Collected data |
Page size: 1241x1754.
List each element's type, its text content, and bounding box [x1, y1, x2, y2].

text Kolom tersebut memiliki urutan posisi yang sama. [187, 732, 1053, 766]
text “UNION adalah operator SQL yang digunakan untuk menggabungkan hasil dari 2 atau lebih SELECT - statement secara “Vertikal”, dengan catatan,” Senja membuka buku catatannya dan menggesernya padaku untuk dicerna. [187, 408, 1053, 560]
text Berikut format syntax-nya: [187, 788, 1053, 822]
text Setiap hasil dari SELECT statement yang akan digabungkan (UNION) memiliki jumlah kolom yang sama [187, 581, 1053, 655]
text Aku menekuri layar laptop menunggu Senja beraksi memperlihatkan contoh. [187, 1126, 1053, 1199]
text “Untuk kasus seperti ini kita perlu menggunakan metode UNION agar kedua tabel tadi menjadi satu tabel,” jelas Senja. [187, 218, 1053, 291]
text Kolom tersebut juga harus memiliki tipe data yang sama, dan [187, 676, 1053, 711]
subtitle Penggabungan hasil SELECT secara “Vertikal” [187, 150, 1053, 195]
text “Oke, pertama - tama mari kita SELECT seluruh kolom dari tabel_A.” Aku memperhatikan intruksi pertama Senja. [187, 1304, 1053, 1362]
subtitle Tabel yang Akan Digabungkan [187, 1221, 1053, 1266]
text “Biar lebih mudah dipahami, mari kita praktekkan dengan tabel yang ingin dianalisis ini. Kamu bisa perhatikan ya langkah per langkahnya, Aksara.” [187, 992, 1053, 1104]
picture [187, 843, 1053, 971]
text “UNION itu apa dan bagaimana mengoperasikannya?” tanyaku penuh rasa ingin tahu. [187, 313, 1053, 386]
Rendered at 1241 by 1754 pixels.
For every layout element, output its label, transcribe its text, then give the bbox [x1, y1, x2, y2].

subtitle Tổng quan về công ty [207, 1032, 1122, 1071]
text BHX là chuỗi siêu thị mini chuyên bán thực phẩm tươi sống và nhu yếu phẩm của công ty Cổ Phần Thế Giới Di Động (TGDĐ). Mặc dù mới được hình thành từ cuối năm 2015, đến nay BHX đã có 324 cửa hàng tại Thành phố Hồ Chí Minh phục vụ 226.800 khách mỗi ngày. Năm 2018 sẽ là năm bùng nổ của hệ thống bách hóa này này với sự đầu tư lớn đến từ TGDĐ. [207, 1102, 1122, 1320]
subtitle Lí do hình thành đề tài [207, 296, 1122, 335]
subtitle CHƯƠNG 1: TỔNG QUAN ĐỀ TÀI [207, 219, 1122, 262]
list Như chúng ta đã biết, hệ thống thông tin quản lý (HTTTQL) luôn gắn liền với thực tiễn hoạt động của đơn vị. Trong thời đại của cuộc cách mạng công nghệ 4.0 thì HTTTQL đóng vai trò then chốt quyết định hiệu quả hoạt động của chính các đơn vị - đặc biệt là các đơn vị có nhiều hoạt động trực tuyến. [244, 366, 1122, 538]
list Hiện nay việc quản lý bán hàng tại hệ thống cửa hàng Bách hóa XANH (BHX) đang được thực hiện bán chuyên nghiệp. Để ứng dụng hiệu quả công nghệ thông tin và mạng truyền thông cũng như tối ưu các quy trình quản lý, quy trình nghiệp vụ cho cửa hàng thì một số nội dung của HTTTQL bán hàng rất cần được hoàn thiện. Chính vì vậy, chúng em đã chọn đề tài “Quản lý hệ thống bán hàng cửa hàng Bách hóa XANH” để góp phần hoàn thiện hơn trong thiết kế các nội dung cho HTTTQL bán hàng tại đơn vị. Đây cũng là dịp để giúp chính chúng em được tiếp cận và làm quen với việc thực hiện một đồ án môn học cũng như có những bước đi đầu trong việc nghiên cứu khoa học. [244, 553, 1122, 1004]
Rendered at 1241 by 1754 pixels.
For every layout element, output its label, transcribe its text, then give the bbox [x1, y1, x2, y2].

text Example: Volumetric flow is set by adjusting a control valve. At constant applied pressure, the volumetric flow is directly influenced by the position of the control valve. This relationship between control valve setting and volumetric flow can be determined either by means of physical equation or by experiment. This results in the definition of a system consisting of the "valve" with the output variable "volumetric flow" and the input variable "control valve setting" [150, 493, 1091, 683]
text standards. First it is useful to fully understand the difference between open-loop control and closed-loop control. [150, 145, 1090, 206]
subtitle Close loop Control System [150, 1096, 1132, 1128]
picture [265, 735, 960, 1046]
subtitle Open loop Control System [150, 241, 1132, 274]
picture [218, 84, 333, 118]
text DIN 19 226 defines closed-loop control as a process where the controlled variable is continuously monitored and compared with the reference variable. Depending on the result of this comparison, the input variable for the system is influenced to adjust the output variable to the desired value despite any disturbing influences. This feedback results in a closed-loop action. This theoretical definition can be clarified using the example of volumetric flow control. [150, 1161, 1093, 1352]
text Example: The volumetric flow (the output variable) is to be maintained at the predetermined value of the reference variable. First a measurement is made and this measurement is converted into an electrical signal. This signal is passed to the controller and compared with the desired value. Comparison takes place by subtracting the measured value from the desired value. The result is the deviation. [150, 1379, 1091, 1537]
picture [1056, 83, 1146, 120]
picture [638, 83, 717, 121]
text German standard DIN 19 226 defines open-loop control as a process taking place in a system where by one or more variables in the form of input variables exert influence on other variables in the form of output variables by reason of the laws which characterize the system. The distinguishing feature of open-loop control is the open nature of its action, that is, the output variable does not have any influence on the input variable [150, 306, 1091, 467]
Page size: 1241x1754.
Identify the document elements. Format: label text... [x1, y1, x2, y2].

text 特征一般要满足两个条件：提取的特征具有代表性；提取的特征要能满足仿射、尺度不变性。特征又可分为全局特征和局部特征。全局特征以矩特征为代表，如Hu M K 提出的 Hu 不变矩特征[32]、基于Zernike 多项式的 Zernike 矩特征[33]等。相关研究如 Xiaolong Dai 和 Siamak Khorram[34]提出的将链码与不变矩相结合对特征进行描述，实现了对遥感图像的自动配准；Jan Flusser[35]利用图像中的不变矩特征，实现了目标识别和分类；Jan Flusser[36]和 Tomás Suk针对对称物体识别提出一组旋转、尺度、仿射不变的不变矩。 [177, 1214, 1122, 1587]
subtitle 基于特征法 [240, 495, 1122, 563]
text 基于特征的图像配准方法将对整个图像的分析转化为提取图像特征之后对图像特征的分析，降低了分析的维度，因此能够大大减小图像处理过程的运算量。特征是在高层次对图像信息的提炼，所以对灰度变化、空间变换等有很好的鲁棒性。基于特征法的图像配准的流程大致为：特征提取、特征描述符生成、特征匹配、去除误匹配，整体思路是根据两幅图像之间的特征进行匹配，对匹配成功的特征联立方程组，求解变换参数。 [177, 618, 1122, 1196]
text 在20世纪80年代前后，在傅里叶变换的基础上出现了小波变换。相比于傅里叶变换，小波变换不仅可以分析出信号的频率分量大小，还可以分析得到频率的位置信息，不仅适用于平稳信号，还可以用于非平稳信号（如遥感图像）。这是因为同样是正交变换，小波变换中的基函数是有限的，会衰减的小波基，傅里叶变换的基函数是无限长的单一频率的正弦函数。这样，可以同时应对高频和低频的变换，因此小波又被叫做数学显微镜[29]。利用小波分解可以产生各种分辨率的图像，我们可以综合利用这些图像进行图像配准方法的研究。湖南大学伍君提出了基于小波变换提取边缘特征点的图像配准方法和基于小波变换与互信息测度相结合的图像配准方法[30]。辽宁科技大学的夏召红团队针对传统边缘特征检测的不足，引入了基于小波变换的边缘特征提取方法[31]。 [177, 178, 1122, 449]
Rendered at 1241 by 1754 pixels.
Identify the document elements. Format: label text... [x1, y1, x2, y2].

Job |
All of the data above is to be given again, word for word.

Output of the task |
Page size: 1241x1754.
List each element's type, its text content, and bounding box [x1, y1, x2, y2].

text Kolom tersebut memiliki urutan posisi yang sama. [187, 732, 1053, 766]
text “UNION adalah operator SQL yang digunakan untuk menggabungkan hasil dari 2 atau lebih SELECT - statement secara “Vertikal”, dengan catatan,” Senja membuka buku catatannya dan menggesernya padaku untuk dicerna. [187, 408, 1053, 560]
text Berikut format syntax-nya: [187, 788, 1053, 822]
text Setiap hasil dari SELECT statement yang akan digabungkan (UNION) memiliki jumlah kolom yang sama [187, 581, 1053, 655]
text Aku menekuri layar laptop menunggu Senja beraksi memperlihatkan contoh. [187, 1126, 1053, 1199]
text “Untuk kasus seperti ini kita perlu menggunakan metode UNION agar kedua tabel tadi menjadi satu tabel,” jelas Senja. [187, 218, 1053, 291]
text Kolom tersebut juga harus memiliki tipe data yang sama, dan [187, 676, 1053, 711]
subtitle Penggabungan hasil SELECT secara “Vertikal” [187, 150, 1053, 195]
text “Oke, pertama - tama mari kita SELECT seluruh kolom dari tabel_A.” Aku memperhatikan intruksi pertama Senja. [187, 1304, 1053, 1362]
subtitle Tabel yang Akan Digabungkan [187, 1221, 1053, 1266]
text “Biar lebih mudah dipahami, mari kita praktekkan dengan tabel yang ingin dianalisis ini. Kamu bisa perhatikan ya langkah per langkahnya, Aksara.” [187, 992, 1053, 1104]
picture [187, 843, 1053, 971]
text “UNION itu apa dan bagaimana mengoperasikannya?” tanyaku penuh rasa ingin tahu. [187, 313, 1053, 386]
Rendered at 1241 by 1754 pixels.
For every layout element, output its label, transcribe its text, then give the bbox [x1, y1, x2, y2].

subtitle Tổng quan về công ty [207, 1032, 1122, 1071]
text BHX là chuỗi siêu thị mini chuyên bán thực phẩm tươi sống và nhu yếu phẩm của công ty Cổ Phần Thế Giới Di Động (TGDĐ). Mặc dù mới được hình thành từ cuối năm 2015, đến nay BHX đã có 324 cửa hàng tại Thành phố Hồ Chí Minh phục vụ 226.800 khách mỗi ngày. Năm 2018 sẽ là năm bùng nổ của hệ thống bách hóa này này với sự đầu tư lớn đến từ TGDĐ. [207, 1102, 1122, 1320]
subtitle Lí do hình thành đề tài [207, 296, 1122, 335]
subtitle CHƯƠNG 1: TỔNG QUAN ĐỀ TÀI [207, 219, 1122, 262]
list Như chúng ta đã biết, hệ thống thông tin quản lý (HTTTQL) luôn gắn liền với thực tiễn hoạt động của đơn vị. Trong thời đại của cuộc cách mạng công nghệ 4.0 thì HTTTQL đóng vai trò then chốt quyết định hiệu quả hoạt động của chính các đơn vị - đặc biệt là các đơn vị có nhiều hoạt động trực tuyến. [244, 366, 1122, 538]
list Hiện nay việc quản lý bán hàng tại hệ thống cửa hàng Bách hóa XANH (BHX) đang được thực hiện bán chuyên nghiệp. Để ứng dụng hiệu quả công nghệ thông tin và mạng truyền thông cũng như tối ưu các quy trình quản lý, quy trình nghiệp vụ cho cửa hàng thì một số nội dung của HTTTQL bán hàng rất cần được hoàn thiện. Chính vì vậy, chúng em đã chọn đề tài “Quản lý hệ thống bán hàng cửa hàng Bách hóa XANH” để góp phần hoàn thiện hơn trong thiết kế các nội dung cho HTTTQL bán hàng tại đơn vị. Đây cũng là dịp để giúp chính chúng em được tiếp cận và làm quen với việc thực hiện một đồ án môn học cũng như có những bước đi đầu trong việc nghiên cứu khoa học. [244, 553, 1122, 1004]
Rendered at 1241 by 1754 pixels.
For every layout element, output its label, transcribe its text, then give the bbox [x1, y1, x2, y2].

text Example: Volumetric flow is set by adjusting a control valve. At constant applied pressure, the volumetric flow is directly influenced by the position of the control valve. This relationship between control valve setting and volumetric flow can be determined either by means of physical equation or by experiment. This results in the definition of a system consisting of the "valve" with the output variable "volumetric flow" and the input variable "control valve setting" [150, 493, 1091, 683]
text standards. First it is useful to fully understand the difference between open-loop control and closed-loop control. [150, 145, 1090, 206]
subtitle Close loop Control System [150, 1096, 1132, 1128]
picture [265, 735, 960, 1046]
subtitle Open loop Control System [150, 241, 1132, 274]
picture [218, 84, 333, 118]
text DIN 19 226 defines closed-loop control as a process where the controlled variable is continuously monitored and compared with the reference variable. Depending on the result of this comparison, the input variable for the system is influenced to adjust the output variable to the desired value despite any disturbing influences. This feedback results in a closed-loop action. This theoretical definition can be clarified using the example of volumetric flow control. [150, 1161, 1093, 1352]
text Example: The volumetric flow (the output variable) is to be maintained at the predetermined value of the reference variable. First a measurement is made and this measurement is converted into an electrical signal. This signal is passed to the controller and compared with the desired value. Comparison takes place by subtracting the measured value from the desired value. The result is the deviation. [150, 1379, 1091, 1537]
picture [1056, 83, 1146, 120]
picture [638, 83, 717, 121]
text German standard DIN 19 226 defines open-loop control as a process taking place in a system where by one or more variables in the form of input variables exert influence on other variables in the form of output variables by reason of the laws which characterize the system. The distinguishing feature of open-loop control is the open nature of its action, that is, the output variable does not have any influence on the input variable [150, 306, 1091, 467]
Page size: 1241x1754.
Identify the document elements. Format: label text... [x1, y1, x2, y2].

text 特征一般要满足两个条件：提取的特征具有代表性；提取的特征要能满足仿射、尺度不变性。特征又可分为全局特征和局部特征。全局特征以矩特征为代表，如Hu M K 提出的 Hu 不变矩特征[32]、基于Zernike 多项式的 Zernike 矩特征[33]等。相关研究如 Xiaolong Dai 和 Siamak Khorram[34]提出的将链码与不变矩相结合对特征进行描述，实现了对遥感图像的自动配准；Jan Flusser[35]利用图像中的不变矩特征，实现了目标识别和分类；Jan Flusser[36]和 Tomás Suk针对对称物体识别提出一组旋转、尺度、仿射不变的不变矩。 [177, 1214, 1122, 1587]
subtitle 基于特征法 [240, 495, 1122, 563]
text 基于特征的图像配准方法将对整个图像的分析转化为提取图像特征之后对图像特征的分析，降低了分析的维度，因此能够大大减小图像处理过程的运算量。特征是在高层次对图像信息的提炼，所以对灰度变化、空间变换等有很好的鲁棒性。基于特征法的图像配准的流程大致为：特征提取、特征描述符生成、特征匹配、去除误匹配，整体思路是根据两幅图像之间的特征进行匹配，对匹配成功的特征联立方程组，求解变换参数。 [177, 618, 1122, 1196]
text 在20世纪80年代前后，在傅里叶变换的基础上出现了小波变换。相比于傅里叶变换，小波变换不仅可以分析出信号的频率分量大小，还可以分析得到频率的位置信息，不仅适用于平稳信号，还可以用于非平稳信号（如遥感图像）。这是因为同样是正交变换，小波变换中的基函数是有限的，会衰减的小波基，傅里叶变换的基函数是无限长的单一频率的正弦函数。这样，可以同时应对高频和低频的变换，因此小波又被叫做数学显微镜[29]。利用小波分解可以产生各种分辨率的图像，我们可以综合利用这些图像进行图像配准方法的研究。湖南大学伍君提出了基于小波变换提取边缘特征点的图像配准方法和基于小波变换与互信息测度相结合的图像配准方法[30]。辽宁科技大学的夏召红团队针对传统边缘特征检测的不足，引入了基于小波变换的边缘特征提取方法[31]。 [177, 178, 1122, 449]
Rendered at 1241 by 1754 pixels.
Identify the document elements. Format: label text... [x1, y1, x2, y2].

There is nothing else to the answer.